When you present a paper in this course (or elsewhere), your goal is to get your audience to appreciate the contribution that the paper makes to scientific knowledge. Generally, you need to explain the following three things about the paper to do that. It often makes sense to present each point in order, but it is more important to focus on the essence of the contribution than it is to follow any particular format.

  1. What is the problem the paper is trying to address? You should both define the problem and explain its broader significance. In addressing this question, you want to consider things like: What is the biological nature of the problem? Is it reconstructing evolutionary history, identifying genes relevant to the prognosis or treatment of a disease? Why is that important? What is the contribution of the paper to furthering our understanding of the biology? Then you may want to talk about the computational nature of the problem. How was the biological problem reformulated into a computational problem? Is that the main contribution (it often is)? Are there aspects of the computational problem that are particularly interesting? Is a previous (or obvious) computational formulation too slow or not accurate enough? If so, what kind of improvement in the computational approach would be important, and why? Or is this a comparison of alternative approaches? If so, why were those approaches selected and not others? How are they to be compared?
  2. What were the methods used in the paper? Often, this is where you have to spend the most time in your presentation, since new methods are the essence of most bioinformatics publications. You want to carefully explain exactly what was done. It may require a very close reading of the paper to figure this out; often important facts are buried in seeming asides. When you are working on this part of your presentation, imagine you were trying to replicate the work. What would you need to know?
  3. What were the results reported? Ideally, it would be straightforward to compare the results presented with the problem statement, but it is not always that easy. Discuss the evaluation method(s) as well as the results. It is often interesting to consider how the authors chose to evaluate there contribution: was it fair? was it indicative of "real world" performance?
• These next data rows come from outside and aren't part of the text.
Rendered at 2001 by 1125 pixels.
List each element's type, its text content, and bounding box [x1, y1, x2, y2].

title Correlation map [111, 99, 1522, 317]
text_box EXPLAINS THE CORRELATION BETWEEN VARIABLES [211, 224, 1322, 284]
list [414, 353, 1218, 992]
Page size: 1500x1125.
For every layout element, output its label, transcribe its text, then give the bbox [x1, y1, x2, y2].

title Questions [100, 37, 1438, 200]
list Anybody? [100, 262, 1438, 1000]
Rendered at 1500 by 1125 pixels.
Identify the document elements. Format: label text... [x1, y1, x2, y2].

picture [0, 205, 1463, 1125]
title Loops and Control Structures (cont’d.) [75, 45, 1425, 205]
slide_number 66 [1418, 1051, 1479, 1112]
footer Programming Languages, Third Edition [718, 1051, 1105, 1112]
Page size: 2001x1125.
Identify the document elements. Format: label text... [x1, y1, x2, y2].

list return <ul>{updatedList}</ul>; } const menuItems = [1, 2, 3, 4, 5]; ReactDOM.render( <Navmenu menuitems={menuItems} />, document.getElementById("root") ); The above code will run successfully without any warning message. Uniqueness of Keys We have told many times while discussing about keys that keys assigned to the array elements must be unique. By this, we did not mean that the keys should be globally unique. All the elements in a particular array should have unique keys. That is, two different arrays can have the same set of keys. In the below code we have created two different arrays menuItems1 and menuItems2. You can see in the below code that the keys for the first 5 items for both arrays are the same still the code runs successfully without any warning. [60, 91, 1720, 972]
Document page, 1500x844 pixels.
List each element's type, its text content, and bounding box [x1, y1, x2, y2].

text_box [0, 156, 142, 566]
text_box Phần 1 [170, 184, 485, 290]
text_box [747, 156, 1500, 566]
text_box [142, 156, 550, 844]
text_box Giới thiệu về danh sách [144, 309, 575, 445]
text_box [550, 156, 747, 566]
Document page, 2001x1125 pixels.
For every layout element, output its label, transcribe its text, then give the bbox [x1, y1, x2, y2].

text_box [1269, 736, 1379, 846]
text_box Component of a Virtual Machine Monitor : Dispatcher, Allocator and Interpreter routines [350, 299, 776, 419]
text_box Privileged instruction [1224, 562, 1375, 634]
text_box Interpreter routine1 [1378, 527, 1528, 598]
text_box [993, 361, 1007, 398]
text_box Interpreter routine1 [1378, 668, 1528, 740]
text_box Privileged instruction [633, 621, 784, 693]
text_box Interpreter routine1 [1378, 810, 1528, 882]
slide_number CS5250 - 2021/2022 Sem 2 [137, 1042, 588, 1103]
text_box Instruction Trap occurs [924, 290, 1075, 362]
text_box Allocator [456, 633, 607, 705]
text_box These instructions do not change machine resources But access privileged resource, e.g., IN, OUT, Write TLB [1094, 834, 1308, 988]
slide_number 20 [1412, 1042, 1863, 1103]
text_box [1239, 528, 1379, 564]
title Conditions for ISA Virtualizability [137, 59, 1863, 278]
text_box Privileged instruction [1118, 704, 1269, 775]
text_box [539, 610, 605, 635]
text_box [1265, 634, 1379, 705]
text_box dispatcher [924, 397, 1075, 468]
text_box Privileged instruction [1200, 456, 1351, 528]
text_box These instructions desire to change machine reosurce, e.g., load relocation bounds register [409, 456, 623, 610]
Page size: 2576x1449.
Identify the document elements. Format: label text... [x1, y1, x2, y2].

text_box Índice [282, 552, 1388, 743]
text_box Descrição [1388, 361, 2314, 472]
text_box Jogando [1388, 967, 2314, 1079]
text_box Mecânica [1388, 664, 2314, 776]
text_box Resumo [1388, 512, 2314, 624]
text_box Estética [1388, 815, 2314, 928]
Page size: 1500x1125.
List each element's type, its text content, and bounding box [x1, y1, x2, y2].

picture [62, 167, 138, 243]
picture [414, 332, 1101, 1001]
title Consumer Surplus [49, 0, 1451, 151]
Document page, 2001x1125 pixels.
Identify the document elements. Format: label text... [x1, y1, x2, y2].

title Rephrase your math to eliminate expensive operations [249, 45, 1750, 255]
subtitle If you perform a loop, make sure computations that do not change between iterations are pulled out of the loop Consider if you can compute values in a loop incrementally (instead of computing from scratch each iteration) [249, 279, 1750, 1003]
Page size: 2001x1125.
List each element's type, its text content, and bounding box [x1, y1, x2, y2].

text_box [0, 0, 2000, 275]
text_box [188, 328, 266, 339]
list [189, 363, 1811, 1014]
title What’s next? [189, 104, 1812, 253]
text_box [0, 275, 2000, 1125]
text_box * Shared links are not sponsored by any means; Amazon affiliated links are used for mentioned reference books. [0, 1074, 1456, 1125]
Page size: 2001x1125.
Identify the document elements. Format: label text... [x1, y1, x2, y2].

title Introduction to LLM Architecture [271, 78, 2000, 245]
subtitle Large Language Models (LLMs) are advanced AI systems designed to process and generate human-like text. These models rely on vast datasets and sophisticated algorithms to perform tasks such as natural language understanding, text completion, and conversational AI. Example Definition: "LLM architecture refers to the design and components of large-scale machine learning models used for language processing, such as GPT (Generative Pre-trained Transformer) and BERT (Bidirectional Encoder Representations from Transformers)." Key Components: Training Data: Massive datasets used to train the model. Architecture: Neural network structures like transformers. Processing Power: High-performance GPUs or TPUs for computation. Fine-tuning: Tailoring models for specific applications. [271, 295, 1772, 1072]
Try to identify where the main contribution of the paper is. For example, some papers define interesting new problems, but apply relatively straightforward methods to addressing them. For a paper like that, focus on work on related problems, and how the new problem statement differs from them. Are there better approaches developed for related problems that can be applied to the new problems? Some papers present a new approach to a well studied problem. For those papers, carefully compare the new method to other approaches people have taken to the problem. Also, in that situation, the choice of the evaluation method (used to compare the new approach to existing methods) is an important place to focus.

Look for unstated assumptions made in the paper, and try to make them explicit. For example, does a paper on finding cis-regulatory elements from sequence and gene expression data assume that the elements are independent of each other? That the position of the element with respect to the start of transcription is unimportant? Reading alternative approaches to the same problem will make it easier for you to identify these assumptions.

After you have communicated these facts about the paper, you can discuss the aspects you thought were most important or interesting. Is this a method that belongs in your "bioinformatics toolkit"? Can it be applied to related problems straightforwardly, or is it highly specialized? Was there something particularly impressive about the method, the evaluation, the translation of the problem into computational terms, etc.?

In general, bioinformatics papers have an "engineering" flavor that fits well into this problem / method / results paradigm. However, some papers have more of a "basic science" flavor, where a particular claim is being made, and evidence is presented to support that claim. Providing evidence for a claim is closely related to testing a particular hypothesis. If you feel that this better fits the paper you are presenting, then rather than using the problem / method / results paradigm, you can explain it in terms of claims and evidence.